Stockham did some later studies that indicate that another power function may be required in the mathematical model, which became the project for my senior thesis, but I found that little or no gain was to be made by the added function.
- Hierarchical VQ - a fast encode method that is done completely using LUTs. I have a page describing HVQ. Note that I worked on this later at Xerox.
I was involved in the first three of four real-time video compression hardware projects:
- Two-level VQ at 15 frames/sec - interfaced to the hardware via VME back-plane interfaces to a Sun workstation. Controlled the hardware registers and loaded dynamic data (codebook vectors).
- Non-uniform binary VQ at 30 frames/sec - similar interface to faster/better hardware. This project was used to encode reconnaissance data, and sit on the front of a visually guided missile. This system took up about 10 VME breadboards.

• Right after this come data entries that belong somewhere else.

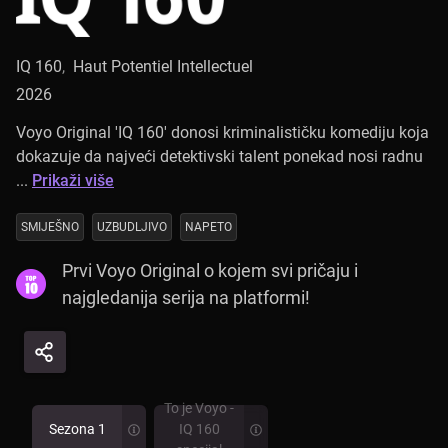
IQ 160
,
Haut Potentiel Intellectuel
2026
Voyo Original 'IQ 160' donosi kriminalističku komediju koja
dokazuje da najveći detektivski talent ponekad nosi radnu
...
Prikaži više
SMIJEŠNO
UZBUDLJIVO
NAPETO
Prvi Voyo Original o kojem svi pričaju i
najgledanija serija na platformi!
To je Voyo -
Sezona 1
IQ 160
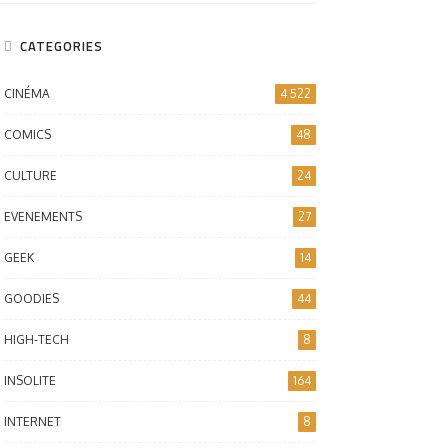
CATEGORIES
CINÉMA
4 522
COMICS
48
CULTURE
24
EVENEMENTS
27
GEEK
14
GOODIES
44
HIGH-TECH
8
INSOLITE
164
INTERNET
8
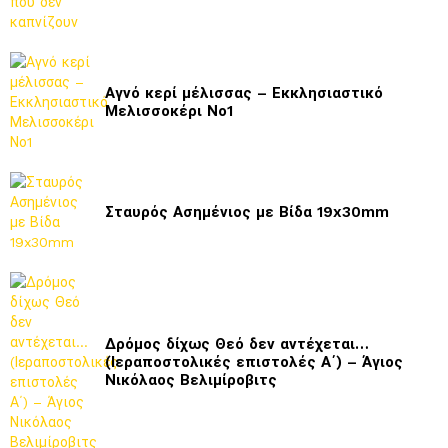
Αγνό κερί μέλισσας – Εκκλησιαστικό
Μελισσοκέρι Νο1
Σταυρός Ασημένιος με Βίδα 19x30mm
Δρόμος δίχως Θεό δεν αντέχεται…
(Ιεραποστολικές επιστολές Α΄) – Άγιος
Νικόλαος Βελιμίροβιτς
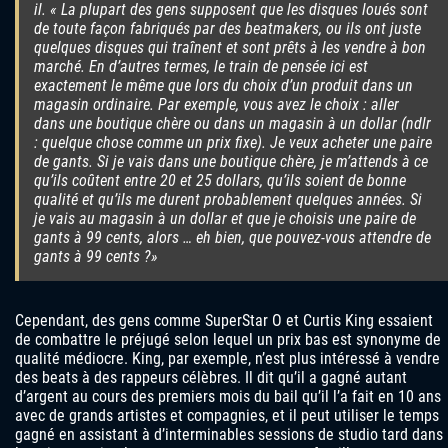
il. « La plupart des gens supposent que les disques loués sont
de toute façon fabriqués par des beatmakers, ou ils ont juste
quelques disques qui traînent et sont prêts à les vendre à bon
marché. En d’autres termes, le train de pensée ici est
exactement le même que lors du choix d’un produit dans un
magasin ordinaire. Par exemple, vous avez le choix : aller
dans une boutique chère ou dans un magasin à un dollar (ndlr
: quelque chose comme un prix fixe). Je veux acheter une paire
de gants. Si je vais dans une boutique chère, je m’attends à ce
qu’ils coûtent entre 20 et 25 dollars, qu’ils soient de bonne
qualité et qu’ils me durent probablement quelques années. Si
je vais au magasin à un dollar et que je choisis une paire de
gants à 99 cents, alors … eh bien, que pouvez-vous attendre de
gants à 99 cents ?»
Cependant, des gens comme SuperStar O et Curtis King essaient
de combattre le préjugé selon lequel un prix bas est synonyme de
qualité médiocre. King, par exemple, n’est plus intéressé à vendre
des beats à des rappeurs célèbres. Il dit qu’il a gagné autant
d’argent au cours des premiers mois du bail qu’il l’a fait en 10 ans
avec de grands artistes et compagnies, et il peut utiliser le temps
gagné en assistant à d’interminables sessions de studio tard dans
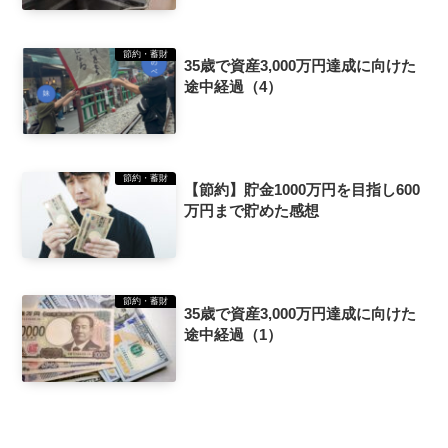
節約・蓄財
35歳で資産3,000万円達成に向けた
途中経過（4）
節約・蓄財
【節約】貯金1000万円を目指し600
万円まで貯めた感想
節約・蓄財
35歳で資産3,000万円達成に向けた
途中経過（1）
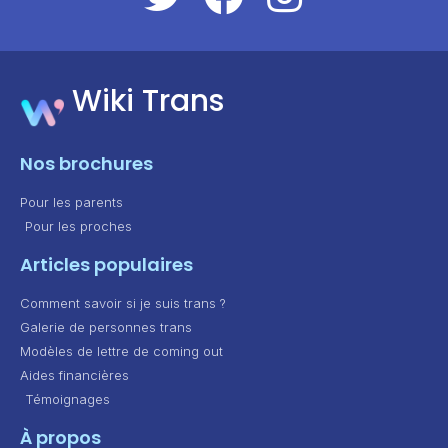
Wiki Trans
Nos brochures
Pour les parents
Pour les proches
Articles populaires
Comment savoir si je suis trans ?
Galerie de personnes trans
Modèles de lettre de coming out
Aides financières
Témoignages
À propos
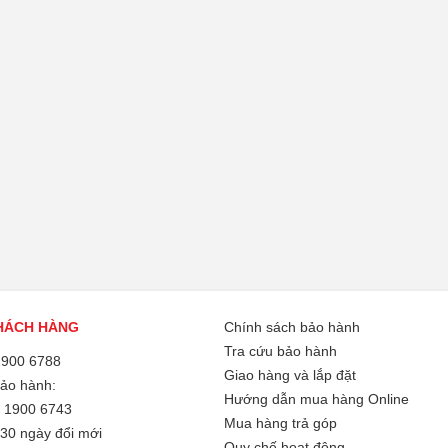
HÁCH HÀNG
Chính sách bảo hành
Tra cứu bảo hành
1900 6788
Giao hàng và lắp đặt
Bảo hành:
Hướng dẫn mua hàng Online
/
1900 6743
Mua hàng trả góp
30 ngày đổi mới
Quy chế hoạt động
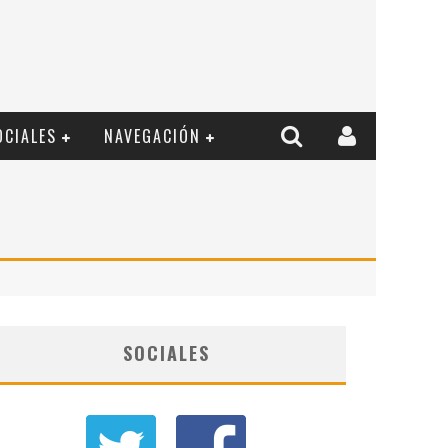
OCIALES
NAVEGACIÓN
SOCIALES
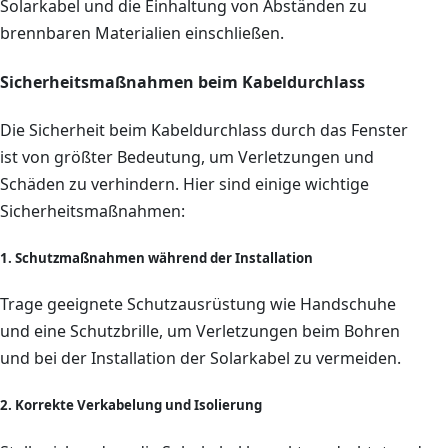
Solarkabel und die Einhaltung von Abständen zu
brennbaren Materialien einschließen.
Sicherheitsmaßnahmen beim Kabeldurchlass
Die Sicherheit beim Kabeldurchlass durch das Fenster
ist von größter Bedeutung, um Verletzungen und
Schäden zu verhindern. Hier sind einige wichtige
Sicherheitsmaßnahmen:
1. Schutzmaßnahmen während der Installation
Trage geeignete Schutzausrüstung wie Handschuhe
und eine Schutzbrille, um Verletzungen beim Bohren
und bei der Installation der Solarkabel zu vermeiden.
2. Korrekte Verkabelung und Isolierung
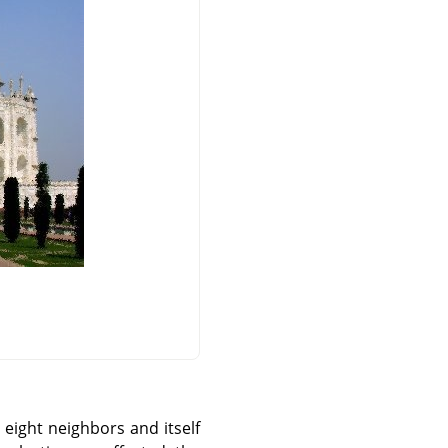
 eight neighbors and itself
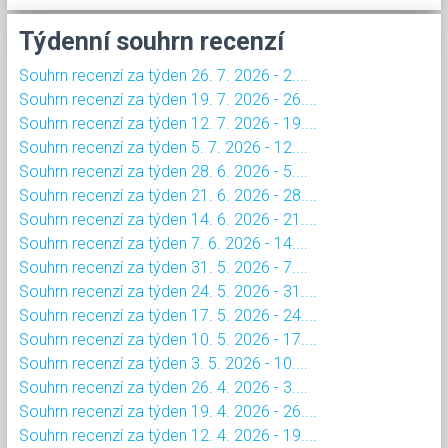
Týdenní souhrn recenzí
Souhrn recenzí za týden 26. 7. 2026 - 2....
Souhrn recenzí za týden 19. 7. 2026 - 26....
Souhrn recenzí za týden 12. 7. 2026 - 19....
Souhrn recenzí za týden 5. 7. 2026 - 12....
Souhrn recenzí za týden 28. 6. 2026 - 5....
Souhrn recenzí za týden 21. 6. 2026 - 28....
Souhrn recenzí za týden 14. 6. 2026 - 21....
Souhrn recenzí za týden 7. 6. 2026 - 14....
Souhrn recenzí za týden 31. 5. 2026 - 7....
Souhrn recenzí za týden 24. 5. 2026 - 31....
Souhrn recenzí za týden 17. 5. 2026 - 24....
Souhrn recenzí za týden 10. 5. 2026 - 17....
Souhrn recenzí za týden 3. 5. 2026 - 10....
Souhrn recenzí za týden 26. 4. 2026 - 3....
Souhrn recenzí za týden 19. 4. 2026 - 26....
Souhrn recenzí za týden 12. 4. 2026 - 19....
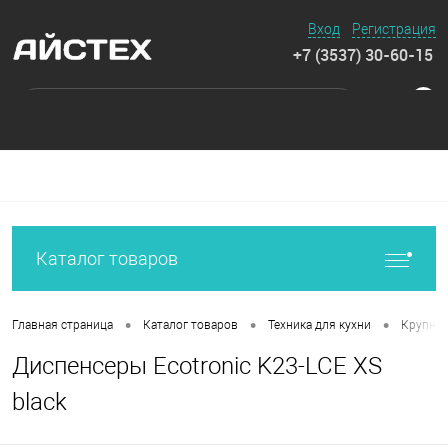
Вход
Регистрация
+7 (3537) 30-60-15
0
Каталог товаров
•
•
•
Главная страница
Каталог товаров
Техника для кухни
Крупная
Диспенсеры Ecotronic K23-LCE XS
black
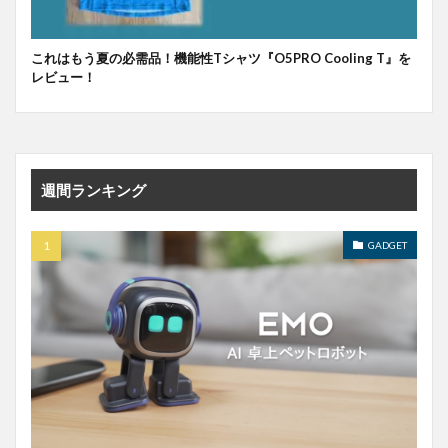
これはもう夏の必需品！機能性Tシャツ『O5PRO Cooling T』を
レビュー！
週間ランキング
GADGET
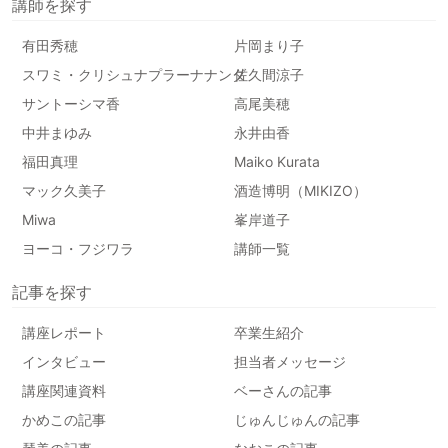
講師を探す
有田秀穂
片岡まり子
スワミ・クリシュナプラーナナンダ
佐久間涼子
サントーシマ香
高尾美穂
中井まゆみ
永井由香
福田真理
Maiko Kurata
マック久美子
酒造博明（MIKIZO）
Miwa
峯岸道子
ヨーコ・フジワラ
講師一覧
記事を探す
講座レポート
卒業生紹介
インタビュー
担当者メッセージ
講座関連資料
ベーさんの記事
かめこの記事
じゅんじゅんの記事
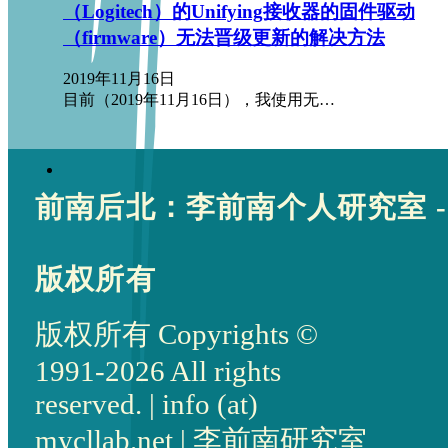
（Logitech）的Unifying接收器的固件驱动
（firmware）无法晋级更新的解决方法
2019年11月16日
目前（2019年11月16日），我使用无…
前南后北：李前南个人研究室 -
版权所有
版权所有 Copyrights ©
1991-2026 All rights
reserved. | info (at)
mycllab.net | 李前南研究室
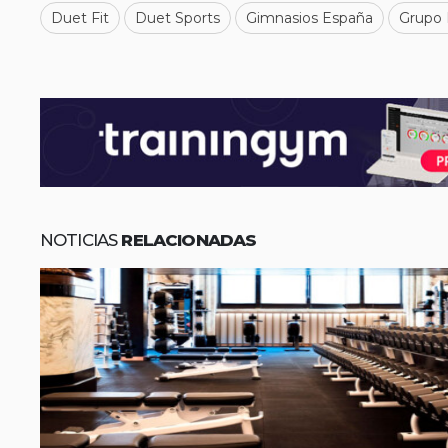
Duet Fit
Duet Sports
Gimnasios España
Grupo
NOTICIAS
RELACIONADAS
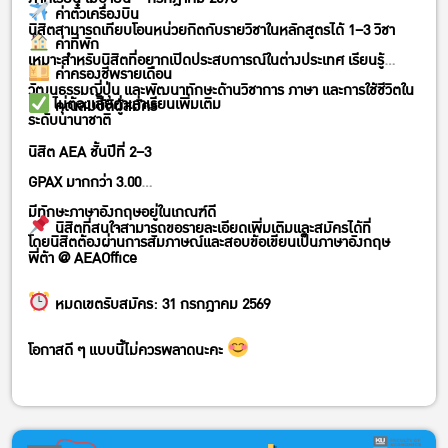
ค่าตั๋วเครื่องบิน
นิสิตสามารถเทียบโอนหน่วยกิตกับรายวิชาในหลักสูตรได้ 1–3 วิชา
ค่าที่พัก
เหมาะสำหรับนิสิตที่อยากเปิดประสบการณ์ในต่างประเทศ เรียนรู้
ค่าครองชีพรายเดือน
วัฒนธรรมญี่ปุ่น และพัฒนาทักษะด้านวิชาการ ภาษา และการใช้ชีวิตใน
และ ไม่ต้องเสียค่าเล่าเรียนเพิ่มเติม
คุณสมบัติผู้สมัคร
ระดับนานาชาติ
นิสิต AEA ชั้นปีที่ 2–3
GPAX มากกว่า 3.00
มีทักษะภาษาอังกฤษอยู่ในเกณฑ์ดี
นิสิตที่สนใจสามารถขอรายละเอียดเพิ่มเติมและสมัครได้ที่
โดยนิสิตต้องผ่านการสัมภาษณ์และสอบข้อเขียนเป็นภาษาอังกฤษ
พี่ต้า @ AEAOffice
หมดเขตรับสมัคร: 31 กรกฎาคม 2569
โอกาสดี ๆ แบบนี้ไม่ควรพลาดนะคะ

- Non-uniform binary VQ at 60 frames/sec - using Xilinxs and custom chip designs, this system sat on a single breadboard. The system was nearly complete when I moved on.
- Non-uniform binary VQ using dot-product threshold at N frames/sec - this project occurred after I left.
I worked on many other small projects:
- Array processor implementations - for VQ codebook design and error computation.
- Huffman and Adaptive Huffman - coded up Huffman algorithms
- Arithmetic Coding - coded up a binary AC algorithm with predictive modeling, based on the literature.
- Lempel-Ziv Welch - coded up windowing variations to LZW, and hashing speed-ups.
- Encryption - coded up some encryption algorithms for data redundancy (for noisy or jammed signals).
I held a confidential security clearance.
I have a B.S. in Electrical Engineering from the University of Utah, and emphasized signal processing, stochastic processes, and computer design. My Senior Thesis was titled Extension to the Human Visual Model.
I have worked with: Windows, Linux, UNIX, C, C++, CSH, Apple Basic, Perl, PHP, Python, FORTRAN, assembly, etc.
Badminton, volleyball, puzzles, home construction projects.